Now let us load all the required libraries and the Iris dataset.

import pandas as pd
import numpy as np
import matplotlib.pyplot as plt

from perceptron import Perceptron
from matplotlib.colors import ListedColormap

# 0.1 = learning rate , 10 = epochs
pn = Perceptron(0.001, 10)

df = pd.read_csv('https://archive.ics.uci.edu/ml/machine-learning-databases/iris/iris.data', header=None)

On running df.head() the first 5 rows of the dataset can be visualised. Let us the redefine the target column to make it a binary classification problem. We will be subsetting the first 100 data points as our new dataframe because on careful observation it can be found that the last 50 rows belong to the class “virginica”. After this we will need to label encode the target column so that it is perceivable by the perceptron. Versicolor is represented by 1 and Setosa by -1. Any combination of 2 integer values can be used.

# defining the target variable with only 2 classes
labels = df.iloc[0:100, 4].values
# 1 (Versicolor) and -1 (Setosa)
labels = np.where(labels == 'Iris-setosa', -1, 1)

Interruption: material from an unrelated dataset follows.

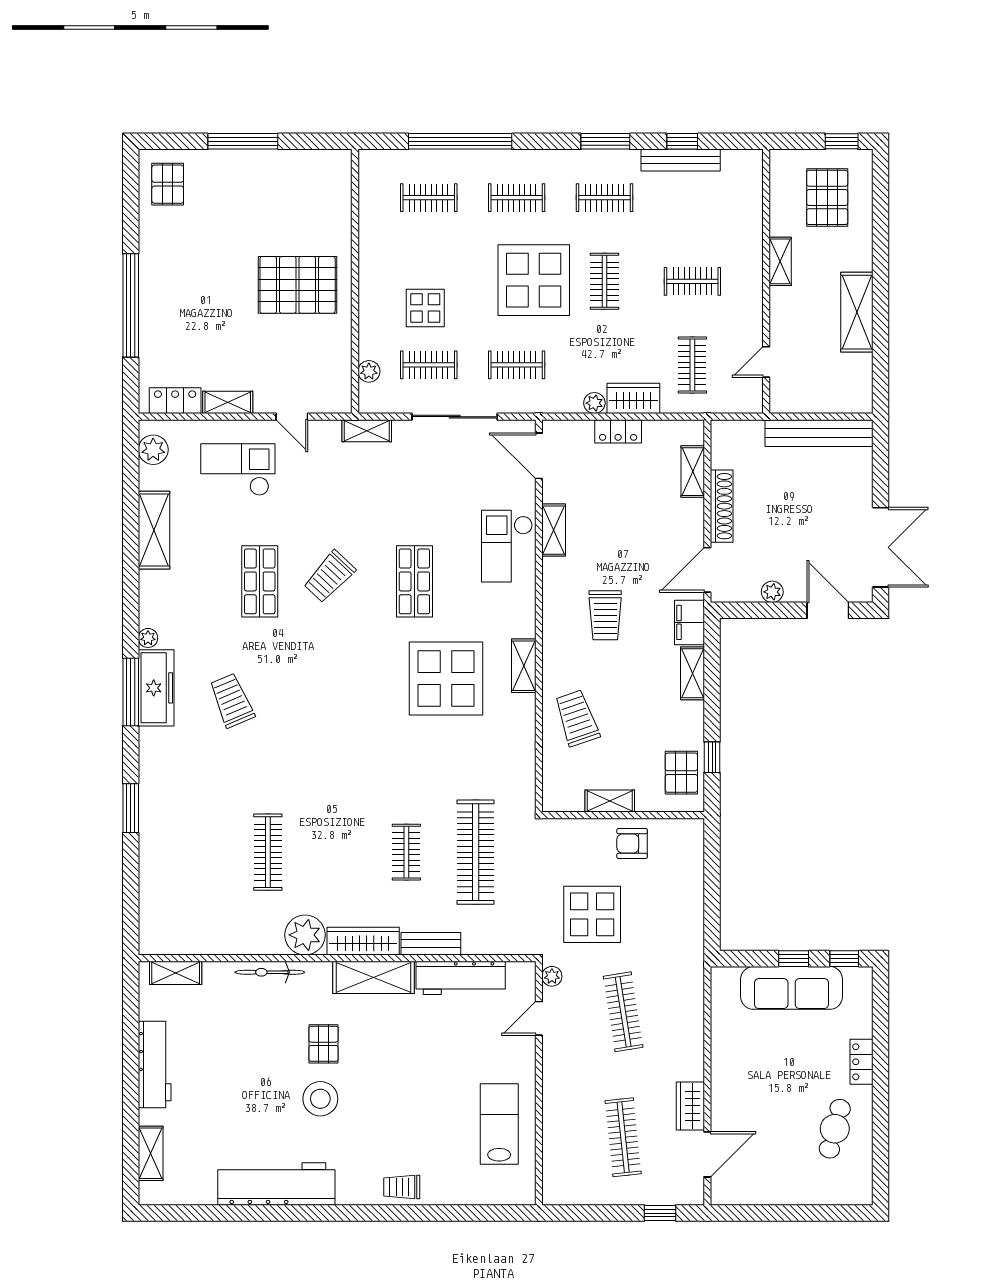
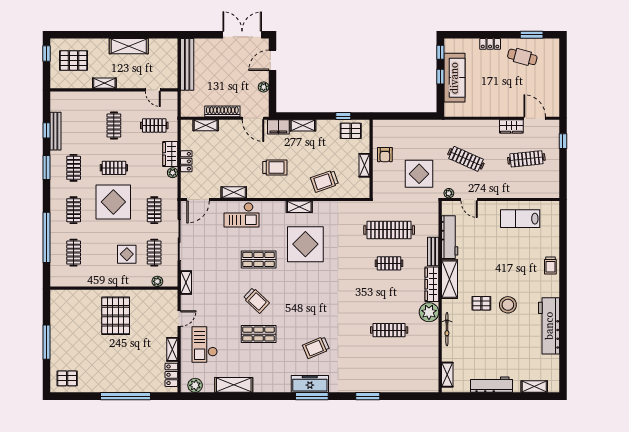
plant: (148, 638) -> (286, 388), removed
clothes rail: (623, 1012) -> (466, 159), turned 33
window: (881, 1148) -> (532, 35), added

We will now define the feature column. To do this we will create 3 groups of features such that all possible combination of 3 out of 4 are covered.

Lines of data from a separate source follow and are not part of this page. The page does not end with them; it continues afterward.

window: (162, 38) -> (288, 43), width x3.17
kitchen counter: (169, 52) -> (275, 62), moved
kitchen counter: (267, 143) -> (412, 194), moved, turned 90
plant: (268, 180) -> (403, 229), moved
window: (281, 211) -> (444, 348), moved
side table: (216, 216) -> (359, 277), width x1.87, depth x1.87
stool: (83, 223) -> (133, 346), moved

# defining feature columns
# feature1 has 1st 3 features
feature1 = df.iloc[0:100, [0,1,2]].values
# feature2 has 2nd 3 features
feature2 = df.iloc[0:100, [1,2,3]].values
# feature3 has last 2 and 1st features
feature3 = df.iloc[0:100, [2,3,0]].values

# different feature sets (feature1, feature2, feature3) will be used to identify which 3 combination of features gives the best result

Training the perceptron with defined learning rate and epochs on all the 3 feature sets and plotting the misclassifications for every epoch.

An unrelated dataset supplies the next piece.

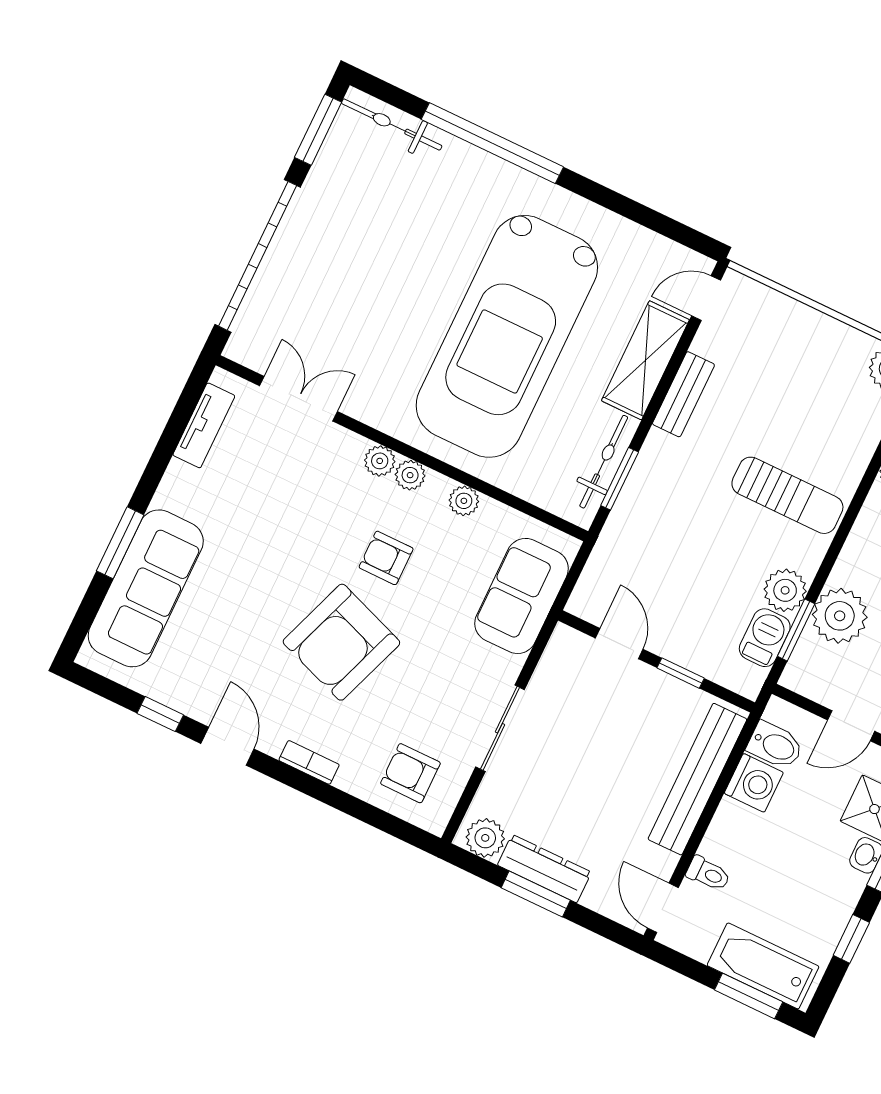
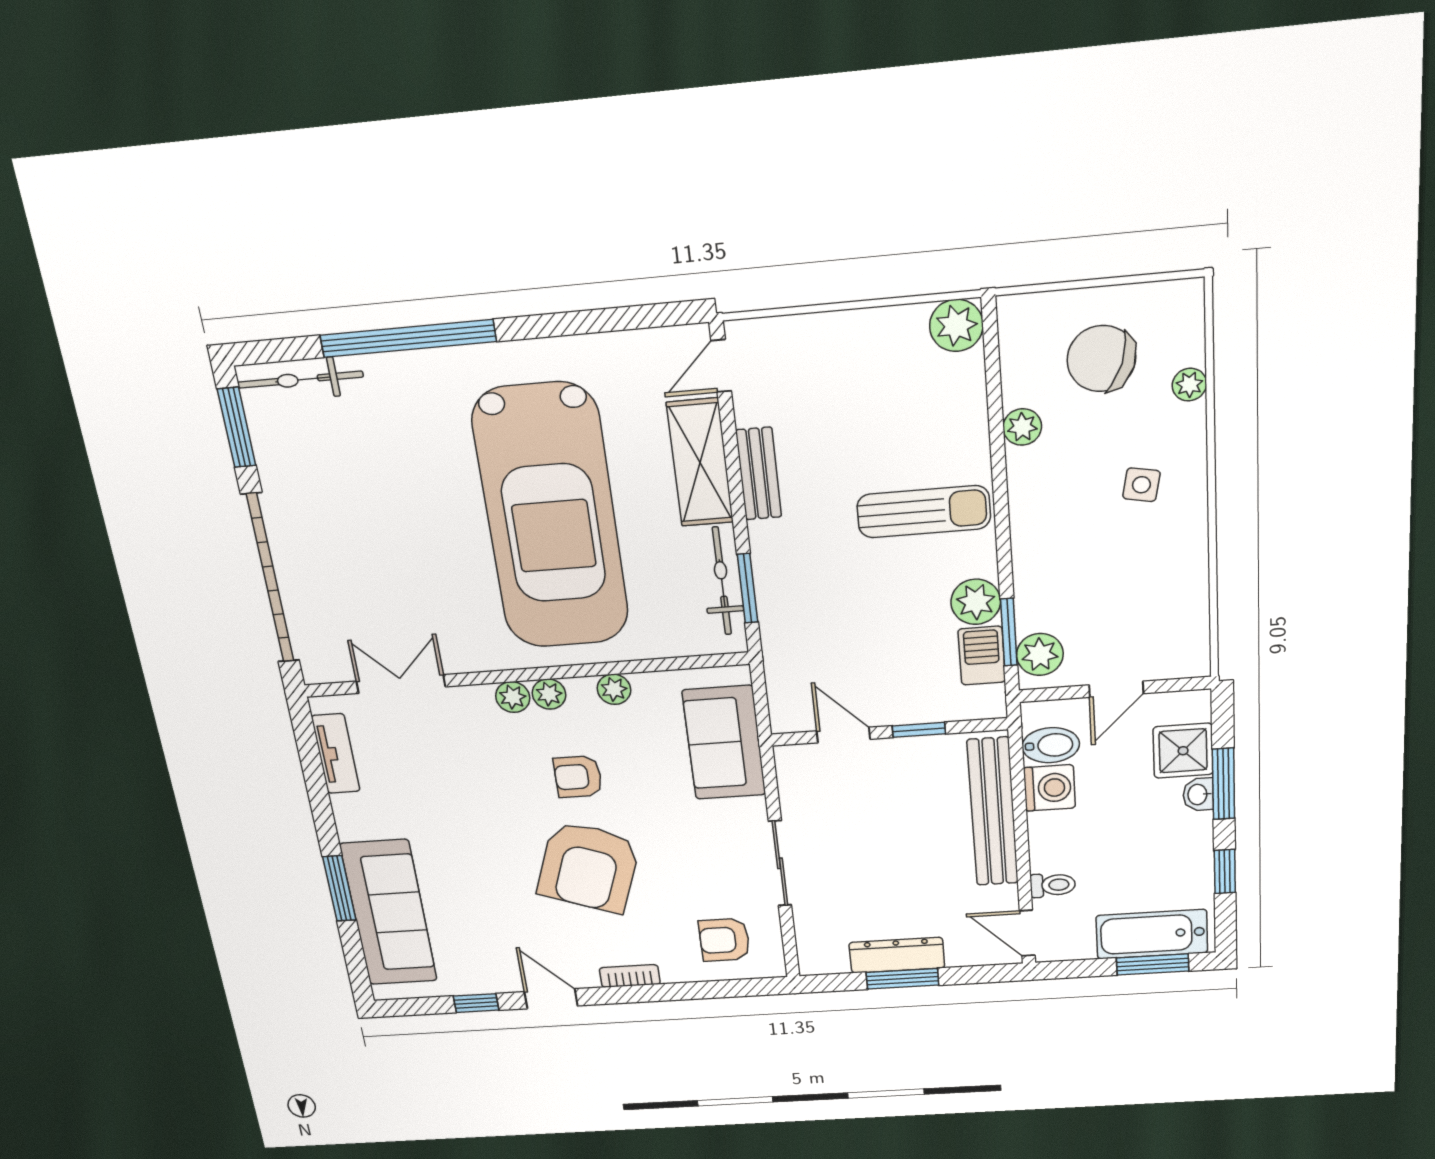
plant: (840, 616) -> (1040, 654), moved, width x0.73, depth x0.73
plant: (485, 838) -> (827, 957), removed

# training the perceptron model on feature1
pn.fit(feature1, labels)
# y coordinates
print("Number of misclassifications per epoch: ",pn.errors)
# plotting training graph
plt.plot(range(1, len(pn.errors) + 1), pn.errors, marker='o')
plt.xlabel('Epochs')
plt.ylabel('Number of misclassifications')
plt.title("FEATURE SET 1")
plt.show()

The result for the 3 feature sets are as follows:


Change in number of misclassifications as the perceptron fits the data for every epoch with the information from feature set 1.

Change in number of misclassifications as the perceptron fits the data for every epoch with the information from feature set 2.

Change in number of misclassifications as the perceptron fits the data for every epoch with the information from feature set 3.

Observation

From the above 3 plots we can infer that when we have:

  • feature set 1 (sepal length, sepal width and petal legth), the perceptrons learns the distribution at epoch number 6.
  • feature set 2 (sepal width, petal legth and petal width), the perceptrons learns the distribution at epoch number 4.
  • feature set 2 (petal legth, petal width and sepal length), the perceptrons learns the distribution at epoch number 5.

Conclusion

From this we can conclude that the combination of sepal width, petal legth and petal width out of the 4 features is enough to train the simple perceptron on binary classification problem.